WORK ITEM => Lay out the material from the line with "How many lines are shown in the chart?" up to and including the line with "What is the sum of all values?" as a Markdown table with the columns No. and Line, giving each line its own numbered row. Leave out blank lines and pictures.

SOURCE MATERIAL =>
========

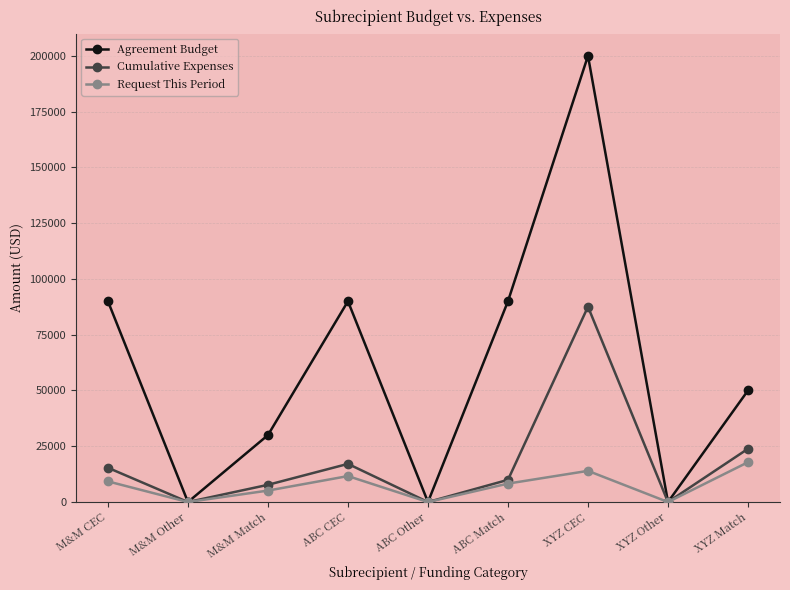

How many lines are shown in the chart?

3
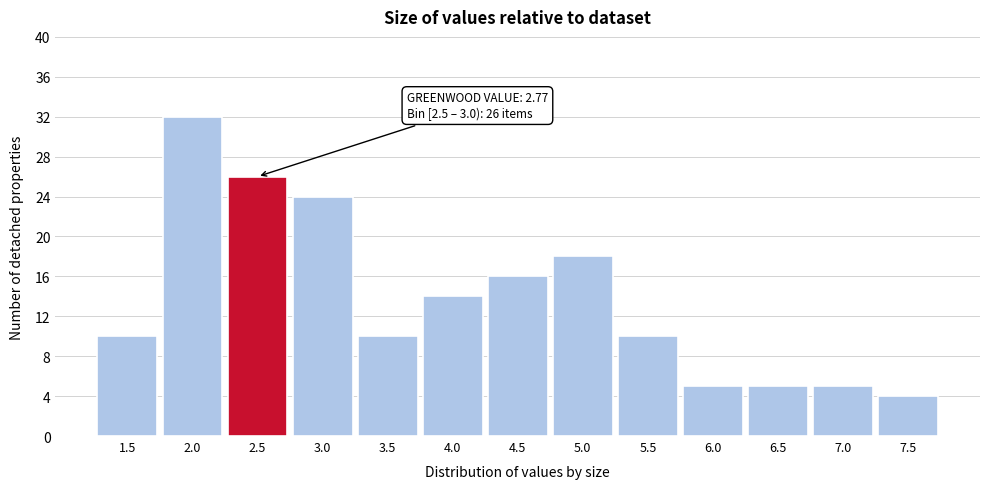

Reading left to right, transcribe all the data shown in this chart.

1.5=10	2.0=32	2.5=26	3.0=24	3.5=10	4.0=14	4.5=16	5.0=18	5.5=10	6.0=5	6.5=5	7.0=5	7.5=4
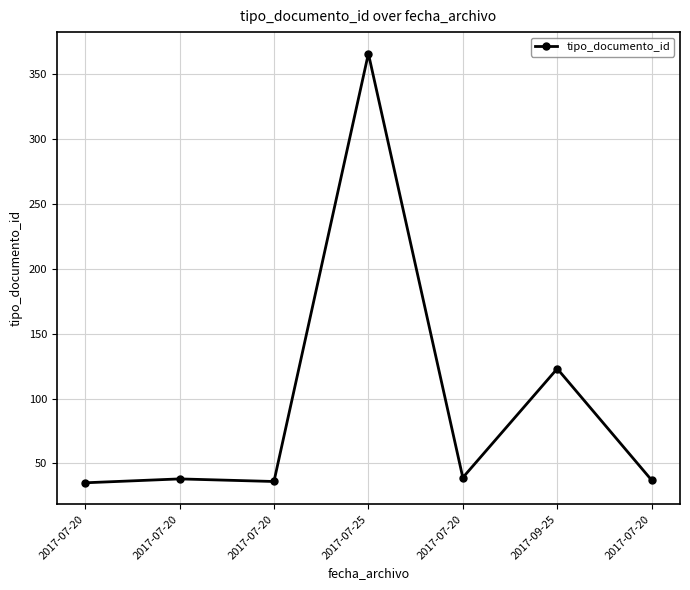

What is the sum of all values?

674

========

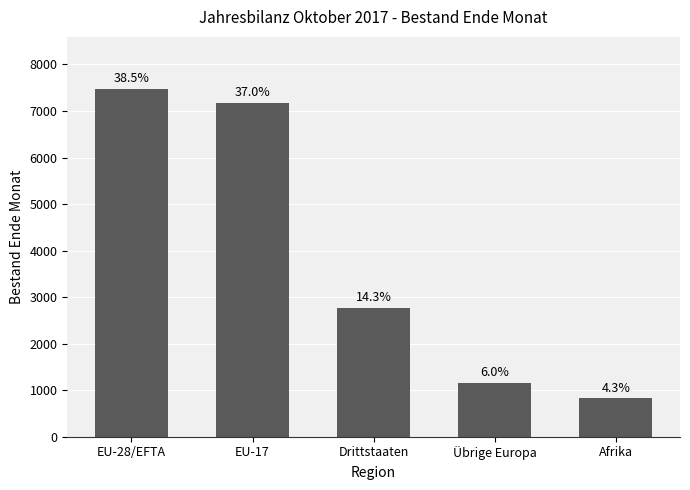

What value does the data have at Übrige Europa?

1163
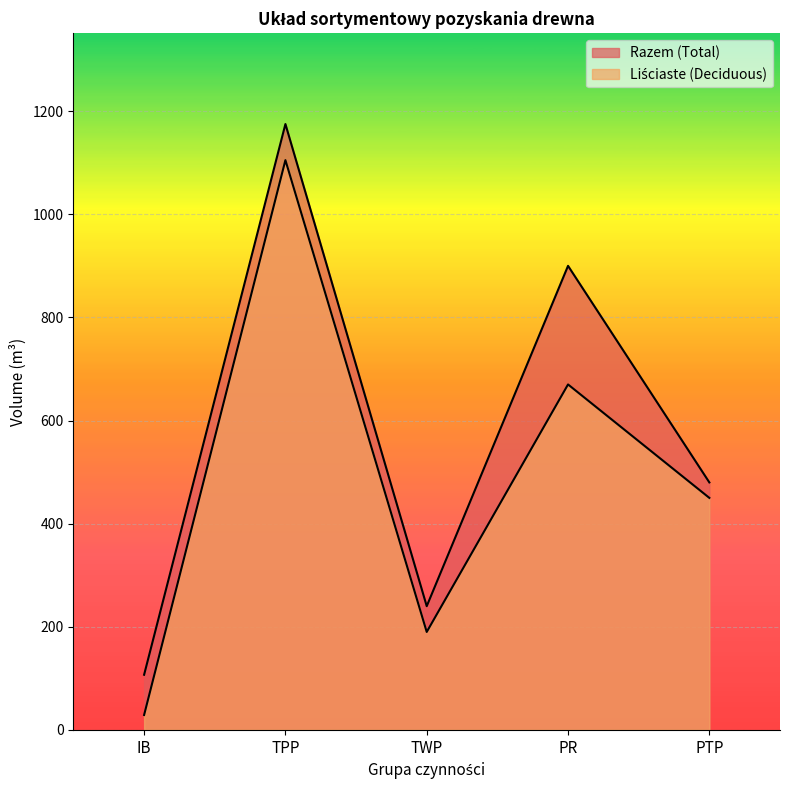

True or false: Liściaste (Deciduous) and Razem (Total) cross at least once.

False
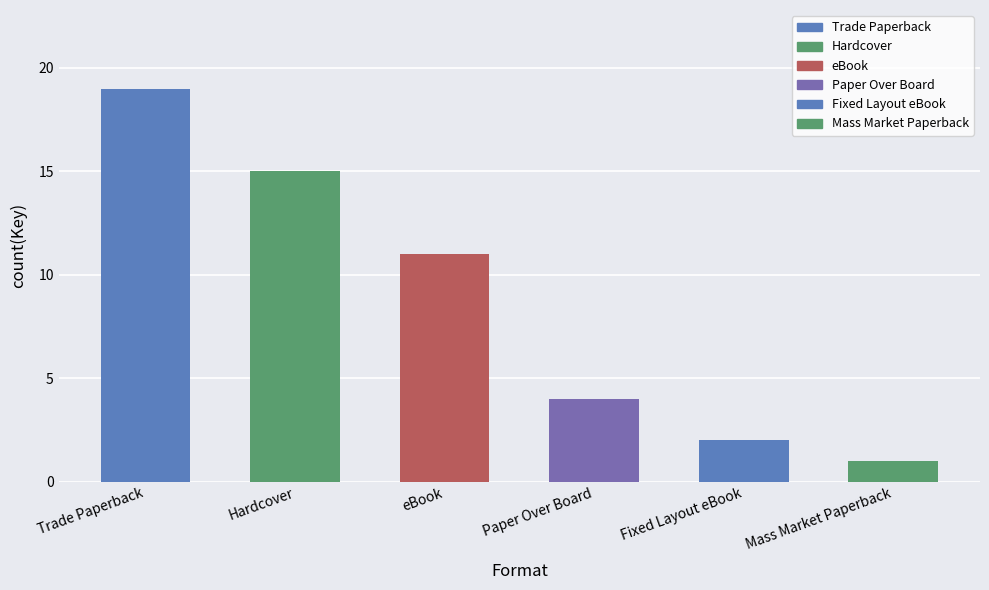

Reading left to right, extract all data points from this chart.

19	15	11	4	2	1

========

RESPONSE AREA =>
| No. | Line |
|---|---|
| 1 | How many lines are shown in the chart? |
| 2 | 3 |
| 3 | Reading left to right, transcribe all the data shown in this chart. |
| 4 | 1.5=10	2.0=32	2.5=26	3.0=24	3.5=10	4.0=14	4.5=16	5.0=18	5.5=10	6.0=5	6.5=5	7.0=5	7.5=4 |
| 5 | What is the sum of all values? |